The city that saw the birth of Edgar Allen Poe has had a bit of a grudge against the writer for a long time. However, last year, the efforts of professors and students at Boston College have helped to bring him back to his rightful place in the city’s heart, just in time for the Bicentennial Celebration of his birth.

The grudge has been a rather justifiable one. Poe spent his childhood here, but a good part of his life away, although in the final moments he wanted to be returned so he could be buried here. Instead, his body rests in Baltimore, but there’s a lot of his spirit left in the city he once scorned. He was none too fond of the people he grew up with, and famously fought with many of the other local writers, such as Longfellow and Henry David Thoreau. But those were different times, and the literary movements of his day would eventually come to bear the marks of his excellence. It’s difficult not to see how this hopelessly romantic author changed the way people think about books.

The people, too, are much different now, and time has brought in a very different feel to the place, where myriad cultures and traditions enter into the idyllic East Coast refuge for artists and poets. A Boston hotel is much different than it was 200 years ago, too, and now the decor and hospitality are the culmination of cosmopolitan charm. It’s a far cry from the provincialism that he once abhorred.
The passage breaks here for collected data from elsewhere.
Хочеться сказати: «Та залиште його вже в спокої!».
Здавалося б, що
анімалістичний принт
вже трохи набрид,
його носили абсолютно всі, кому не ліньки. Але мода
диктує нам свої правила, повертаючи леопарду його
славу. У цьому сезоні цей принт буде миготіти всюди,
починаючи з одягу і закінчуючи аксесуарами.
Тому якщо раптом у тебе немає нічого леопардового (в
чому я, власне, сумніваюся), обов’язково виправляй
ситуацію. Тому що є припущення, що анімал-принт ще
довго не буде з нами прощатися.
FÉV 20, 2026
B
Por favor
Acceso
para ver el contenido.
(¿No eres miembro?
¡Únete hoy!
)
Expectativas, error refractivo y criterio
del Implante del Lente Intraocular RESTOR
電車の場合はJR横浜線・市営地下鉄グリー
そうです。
The corner of Boylston and Charles streets have been renamed in honor of him, to mark his birthplace, and public art projects are planned. It’s all part of the effort to welcome the icon of the macabre back home. It might have struck the writer as absurd, or ironic, but it’s more likely that he would have found it a touch sentimental, too. Although he was known for his horror writings, his first love was a deeply romantic poetry, and it’s hard not to hear some of it still resounding when people say his name with reverence.